Jesse Marsch sacked at Leeds. Will the clown show that is the USSF offer him the job? https://worldsoccertalk.com/amp/new...fling-hiring-process-20230211-WST-419278.html
He’d likely be an improvement over Berhalter, but he hasn’t exactly established the best track record so far. From what I’ve seen Leeds fans thought he was very tactically limited, which sounds a lot like complaints from US fans about GB.
I wonder how tactically astute USMNT players are compared to the top countries. In other words will it have any effect if you put a tactical genius in front of them.
I would think Gio, Pulisic and Dest are tactically matching players from the top countries because they were in such an environment from kid on, but how about the rest?

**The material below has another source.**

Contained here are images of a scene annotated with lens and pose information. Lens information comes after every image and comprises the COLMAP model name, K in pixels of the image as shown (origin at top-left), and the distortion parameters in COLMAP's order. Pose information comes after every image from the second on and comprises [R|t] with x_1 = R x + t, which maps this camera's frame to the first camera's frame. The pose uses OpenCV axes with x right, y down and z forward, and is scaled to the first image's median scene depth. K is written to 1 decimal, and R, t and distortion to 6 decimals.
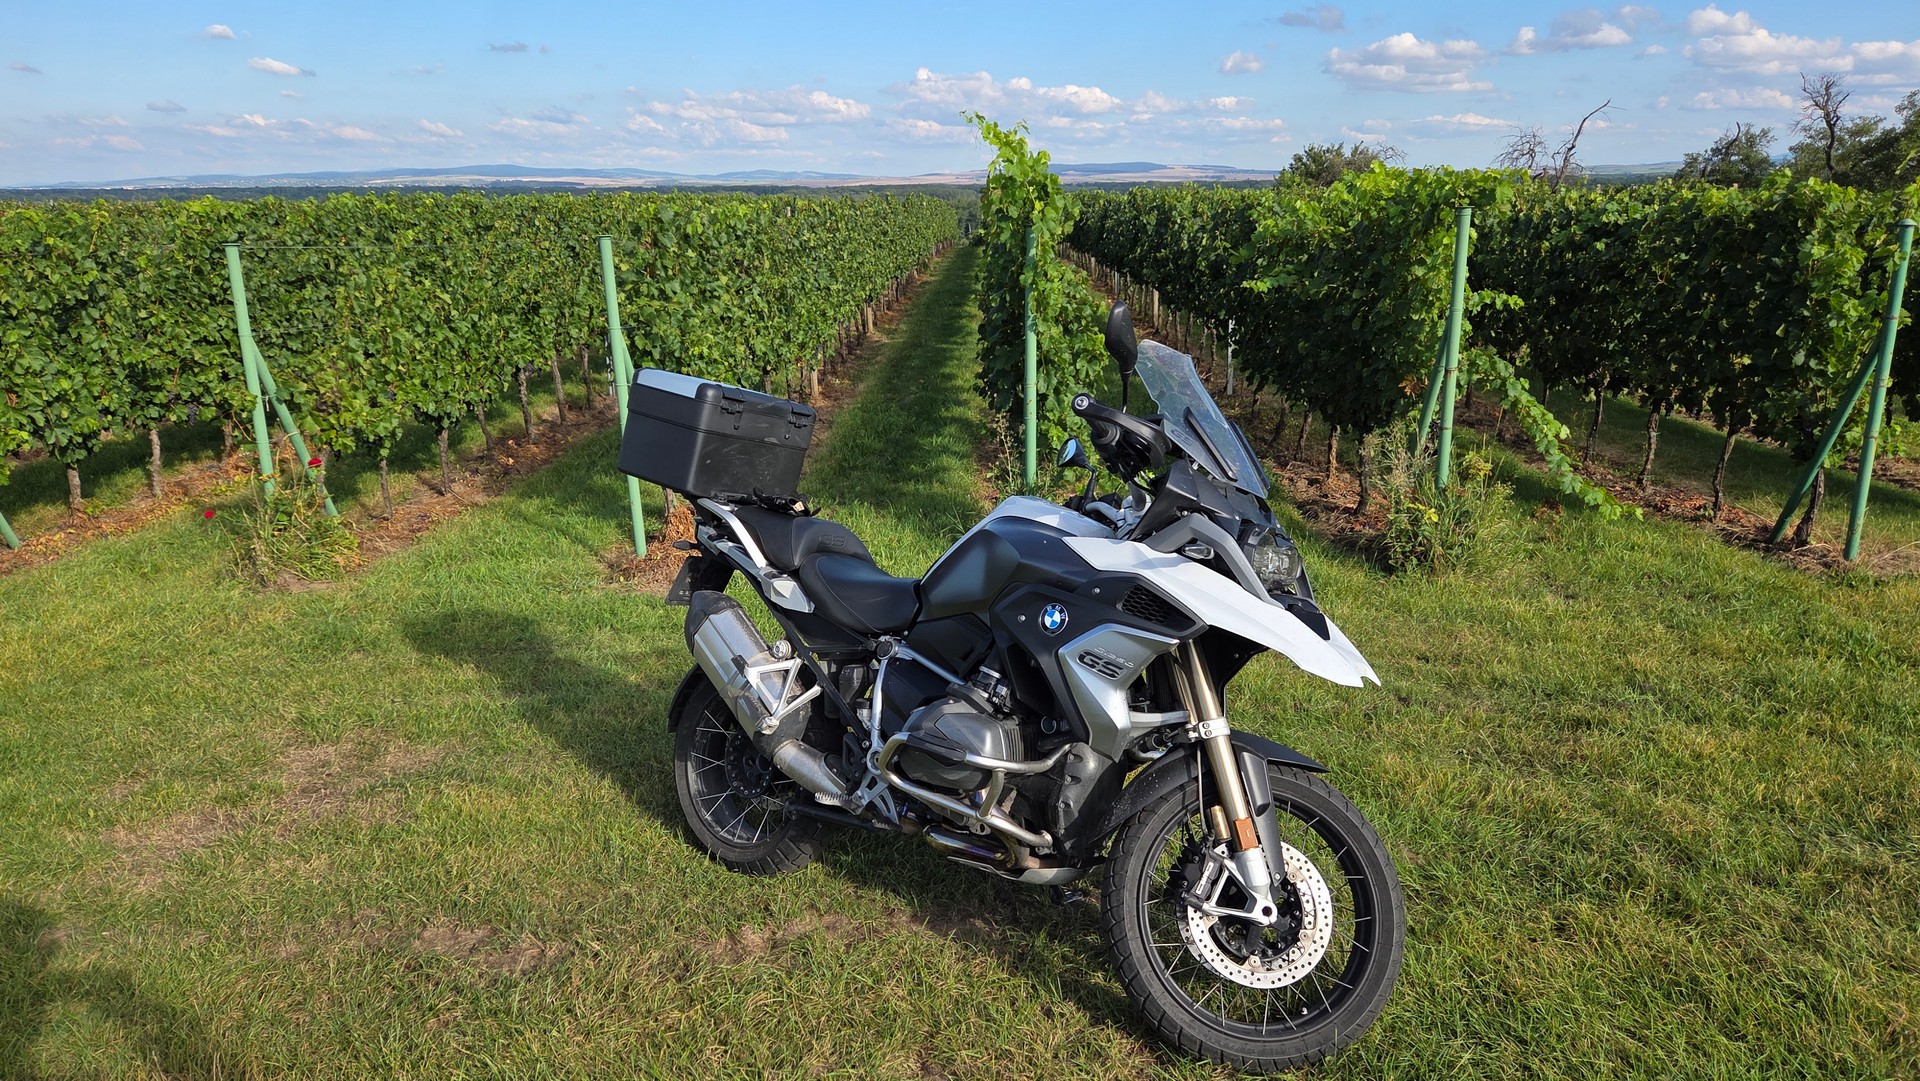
lens RADIAL K [[1278.9, 0, 964.9], [0, 1278.9, 534.6], [0, 0, 1]] dist [0.065702, -0.052654]
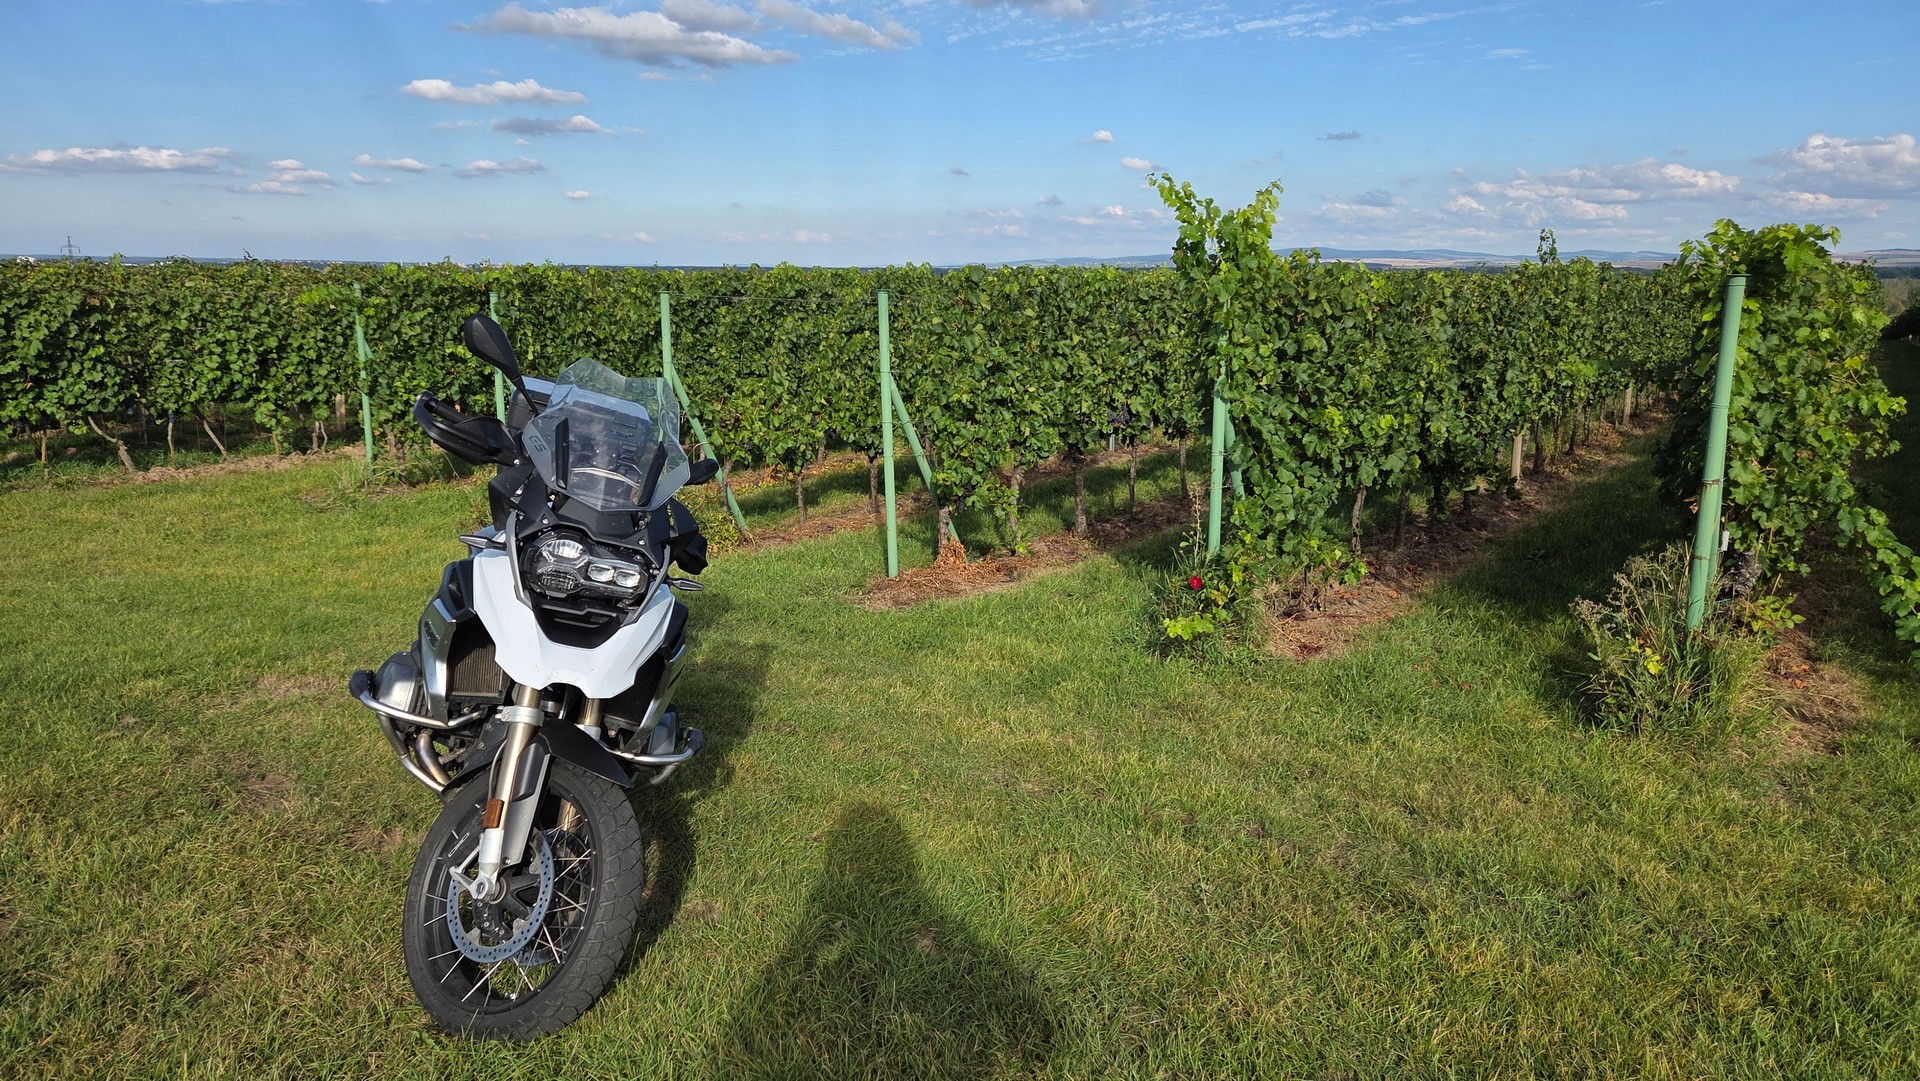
lens RADIAL K [[1278.9, 0, 965.4], [0, 1278.9, 551.4], [0, 0, 1]] dist [0.065702, -0.052654]
pose [[0.831034, 0.133520, -0.539958, 0.336411], [-0.158769, 0.987316, -0.000215, -0.012297], [0.533081, 0.085907, 0.841692, 0.082521]]
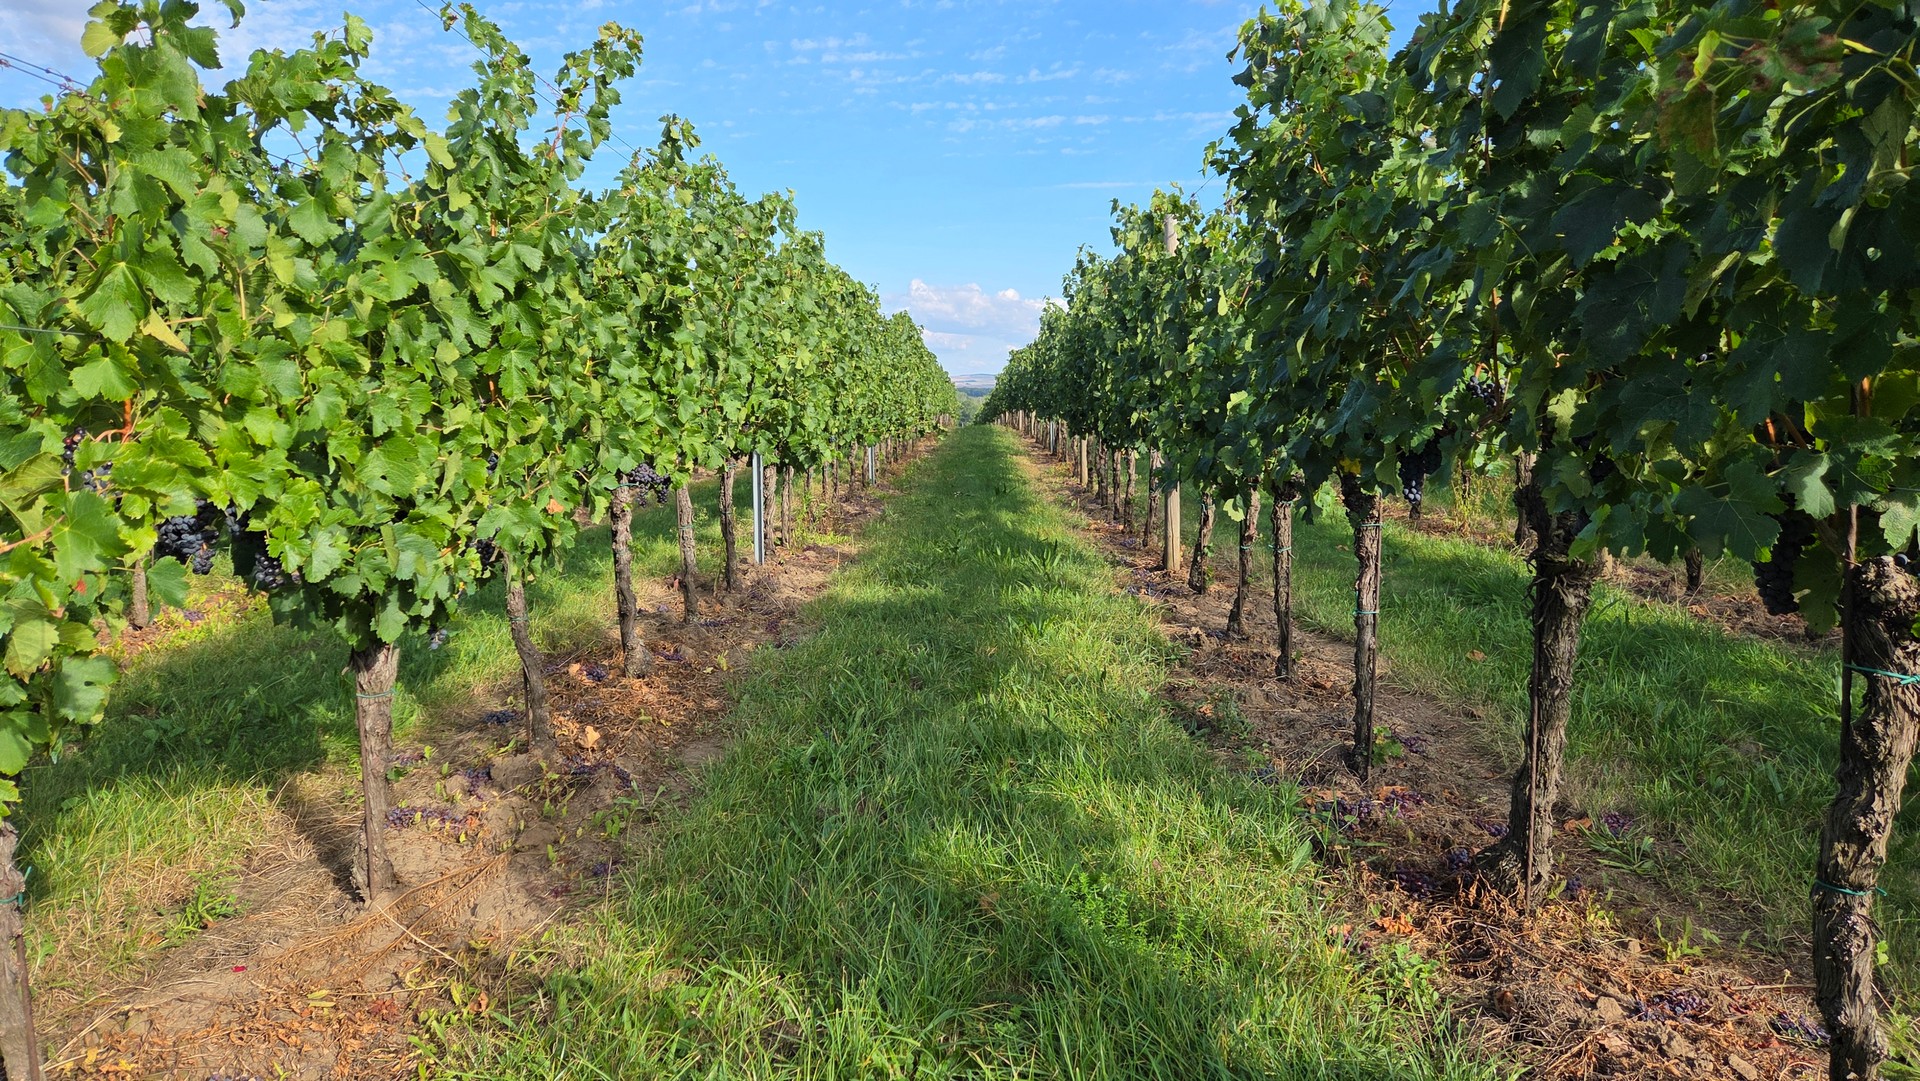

So who's left in the 90s pipeline? Marsch looks to be going to Southampton https://www.goal.com/en-us/news/jes...usmnt-miss-out-leeds-boss/bltdaf8f7364011716f
Tangentially related, I watched last night on Apple TV a documentary called " Super League, The war for football". It is about the Super League creation and crashing down. It is pretty well done albeit with a strong pro UEFA bias. https://www.imdb.com/title/tt24587530/
Different World Cup, same old sportswashing? "USWNT star Alex Morgan calls potential Saudi sponsorship of Women's World Cup 'bizarre'" https://www.espn.com/soccer/united-...izarre-for-saudis-to-sponsor-womens-world-cup
She's 100% right. There has been some movement from the Saudis re women's sports, but it's barely the equivalent of a baby step.
Well to start with I wasn’t really referring to some super secret tactics concocted in a Dutch lab, more the basic ability to adjust a formation and tactics depending on the players available that’s essential to national team play, and to further modify those tactics and formation before or during a match to counter what your opponent is doing. But beyond that the fact that the core players of our national team play in top European leagues these days suggests that they don’t fall short in the areas you’re suggesting. And these days most of our best domestic academies and youth clubs have high quality coaches that are either from more established soccer nations themselves or learned from such coaches. The gap is still there but it isn’t what it used to be.
I heard a very depressing interview on NPR with a very well informed NY TImes reporter about the Middle Easterning of the World Cup. The wealthy Middle East oil bloc and FIFA both regard Qatar 2022 as a huge success, because working together they effectively squashed dissent. Qatar feels as if it got more than its money's worth in promotion, and FIFA loved the fact that Qatar paid it $$$$ and was willing to let FIFA do whatever it wanted, as long as that was apolitical. This reporter thinks there is a legit chance that the Saudis will get the next available Men's World Cup.
Speaking about boycotting the women's national team to our north were planning to skip the SheBelieves Cup as a protest against Federation cut backs and pay inequality but backed down after the fed threatened to sue the players.
Lake Irony of F1 sits in the middle of the Arabia Peninsula. F1 is pushing hybrid/electric/sustainable fuels, yet has long term deals (10 years or more) to run in the petrochemical tyrannical monarchies of Saudi Arabia, Bahrain, UAE, and Qatar.
The Australian and New Zealand organizing committee should tell FIFA to shove their World Cup if Saudi Arabia is a sponsor.
I doubt anybody really cares who hosts the WWC. But the USWNT might be able to threaten to stay home and then make it clear that whoever DOES win is a paper champion. The USWNT has more clout with the public than the given Fed. New Zealand doesn't go to the World Cup enough on their own for the Fed brass to opt out. Hosting means qualification. The team players need to be the ones to say they're not going...
In absolutist terms, definitely. But rarely is life like that. Though it would be interesting to see what would happen if they start putting that message out there as a thought.